Зло приземлился на задницу, откинул голову и уставился невидящим взглядом в приборную лифтовую панель. Дышал через раз, чтобы не рисковать. Вообще попытался абстрагироваться от происходящего. И почти получилось! Но судьба видимо за что-то меня особенно невзлюбила.
– Можно? – непонимающе смотрю на нее, а потом догоняю, что она собирается сесть рядом.
Рядом! Со мной!
И хочется орать «не надо!», «нельзя!», но я только киваю ей и наблюдаю, как она опускается на толстовку, полностью копируя мою позу. И меня тут же вставляет! Жадно хапаю воздух короткими, рваными вдохами, стискивая пальцами джинсы и прикусывая нижнюю губу почти до крови.

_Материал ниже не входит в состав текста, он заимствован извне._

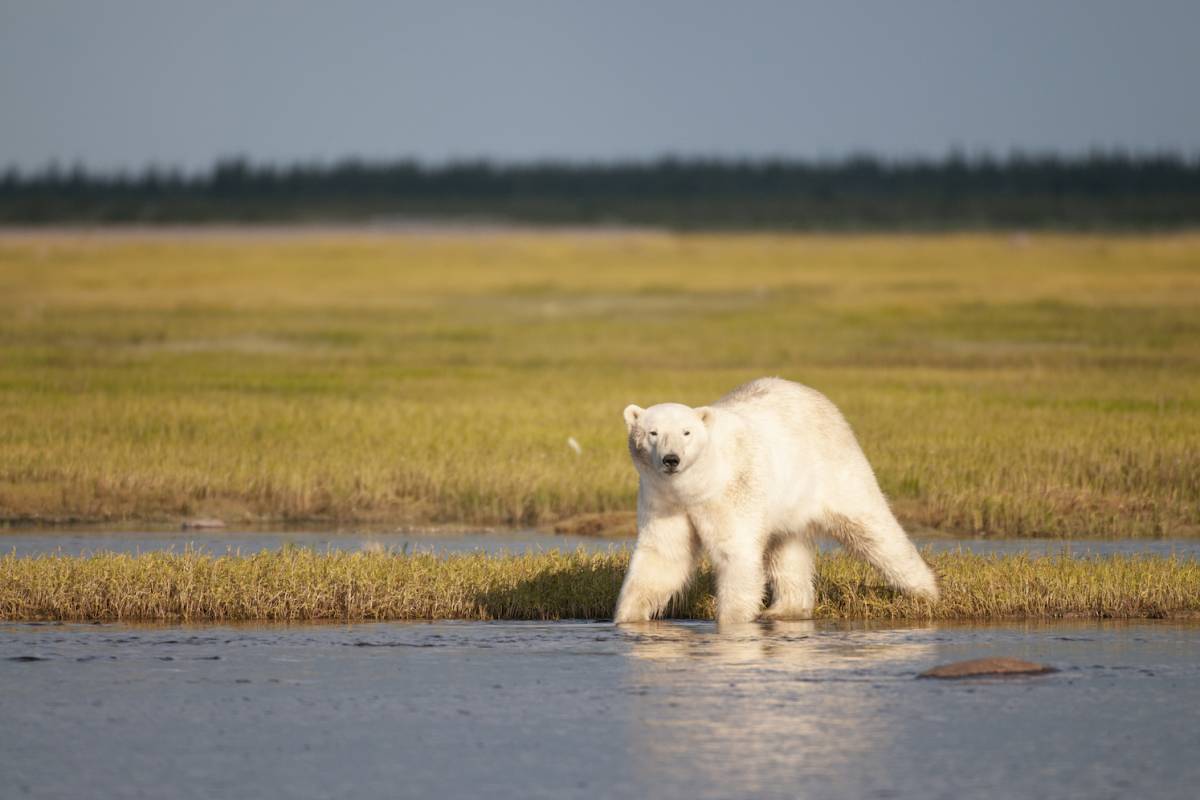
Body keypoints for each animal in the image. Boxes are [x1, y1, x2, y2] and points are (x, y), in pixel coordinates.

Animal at [614, 377, 939, 624]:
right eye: (653, 432)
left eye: (686, 432)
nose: (671, 459)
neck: (696, 486)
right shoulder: (664, 501)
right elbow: (662, 557)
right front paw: (628, 617)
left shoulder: (732, 493)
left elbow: (736, 554)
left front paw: (733, 622)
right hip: (789, 503)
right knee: (786, 549)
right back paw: (784, 609)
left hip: (835, 469)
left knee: (874, 530)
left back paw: (925, 592)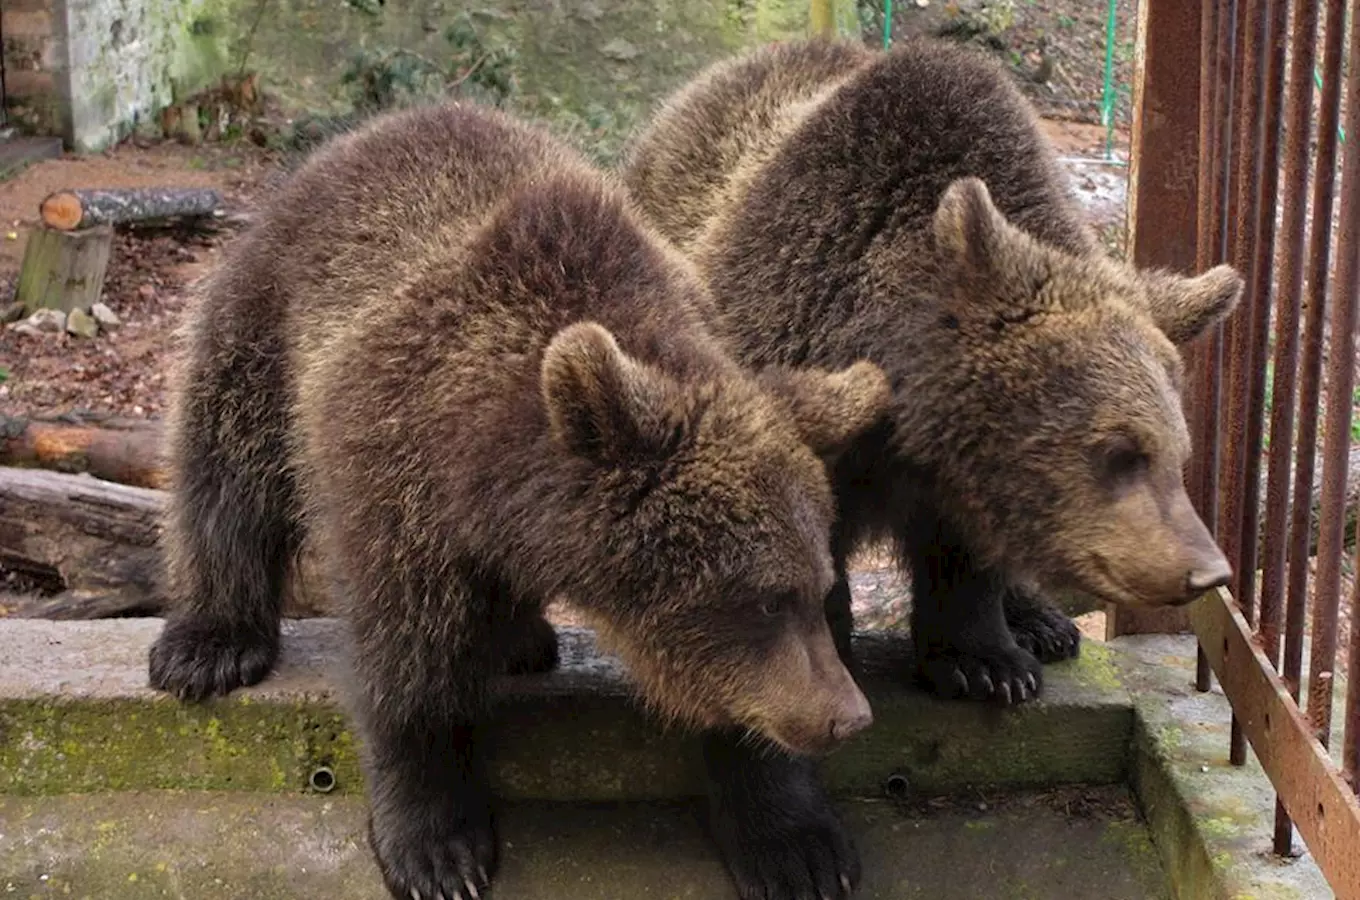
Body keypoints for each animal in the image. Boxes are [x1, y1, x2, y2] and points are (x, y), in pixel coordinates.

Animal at [148, 98, 892, 900]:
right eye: (763, 598)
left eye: (817, 587)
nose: (850, 717)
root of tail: (368, 134)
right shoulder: (400, 482)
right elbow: (407, 661)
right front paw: (438, 847)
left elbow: (743, 706)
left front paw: (797, 845)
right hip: (268, 314)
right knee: (227, 460)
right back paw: (209, 643)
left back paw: (519, 638)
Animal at [625, 33, 1245, 897]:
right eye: (1120, 451)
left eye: (1177, 450)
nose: (1208, 572)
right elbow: (757, 633)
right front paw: (797, 848)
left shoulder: (961, 480)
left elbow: (966, 559)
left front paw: (987, 663)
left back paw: (1043, 623)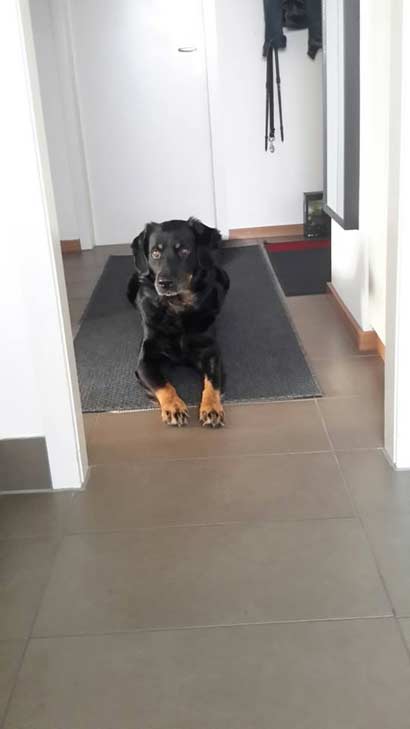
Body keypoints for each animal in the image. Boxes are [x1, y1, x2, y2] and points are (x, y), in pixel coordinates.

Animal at [127, 217, 230, 427]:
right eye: (155, 253)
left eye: (184, 251)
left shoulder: (211, 351)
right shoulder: (144, 360)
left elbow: (212, 382)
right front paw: (174, 407)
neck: (176, 308)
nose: (164, 283)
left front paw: (211, 407)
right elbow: (162, 383)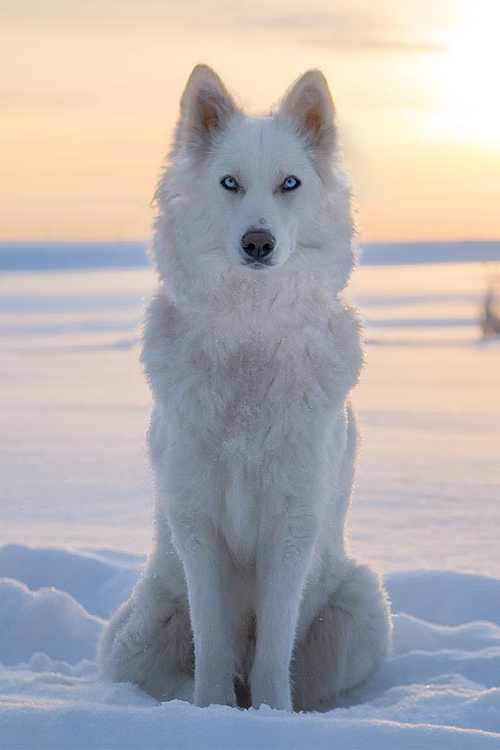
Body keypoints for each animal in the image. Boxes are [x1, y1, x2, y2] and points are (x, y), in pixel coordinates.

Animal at [97, 63, 390, 712]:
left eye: (290, 184)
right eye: (230, 183)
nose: (259, 243)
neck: (249, 339)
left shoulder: (293, 524)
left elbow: (273, 649)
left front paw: (271, 717)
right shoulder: (196, 524)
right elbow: (212, 639)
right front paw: (212, 714)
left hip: (362, 606)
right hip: (138, 631)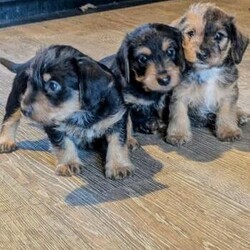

Ее близость невыносима! И у меня такое чувство, что, если я к ней сейчас не прикоснусь, то просто сдохну, и пиши «пропало». И я держусь из последних сил, хотя и не понимаю, насколько меня еще хватит. Потому что это слишком! Слишком похоже на мои жаркие, похотливые фантазии, где мы в одном шаге от звенящей пропасти.
В которой я так хочу разбиться вместе с ней!
– Решил уже куда будешь поступать? – слышу я ее тихий, музыкальный голос. Прикрываю глаза, представляю, что мы не здесь, а где-то в спальне, под нежными шелковыми простынями.
Не знаю почему, но я Арину представляю только так. Она достойна лучшего.
– Твой отец за меня это решил, – намного жестче, чем хотелось бы, отвечаю я.
– Прости, – шепчет она.
– П-ф-ф, да за что? – смеюсь я тихо, – Сан Дмитрич совсем как добрый Дедушка Мороз, вытащил меня из грязи.
– Я так не думаю, – поджала она губы, услышав не раз озвученные ее парнем предположения.
– А как думаешь? – перехожу я на сарказм, потому что в глазах темнеет, а низ живота сводит от неуместных сейчас желаний. Ее тонкие пальцы поправляют выбившиеся пряди белокурых волос, устало проводят по сомкнутым векам, обрамленным пушистыми ресницами. А я так мечтаю об этих пальцах. Хоть разок узнать, каково это, когда она прикасается ими ко мне.
Молчит. Долго. А мне только и хочется, что выбить из нее всю дурь поцелуем. Боже! Я бы ее сожрал, отвечаю!
– Я думаю, что ты и без моего отца достиг бы всего, что пожелаешь, – все-таки произносит Арина, ухмыляясь и хмыкая.
– То, чего я желаю, даже твой отец не поможет мне заполучить, – поворачиваю я к ней лицо и буквально впиваюсь в нее взглядом.
– Да?
– Да, – и глаза полируют ее сногсшибательные губы.
– И что же это?
Боги, зачем она облизывает губы, когда говорит это? Шумно сглатываю и чувствую, как меня страшным образом ведет. И вектор только один – в ее направлении. Сказать? Не сказать? Всего одно слово и я хотя бы буду освобожден из клетки своих чувств, о которых знаю только я и мой дневник. Рябова не в счет, она им не верит.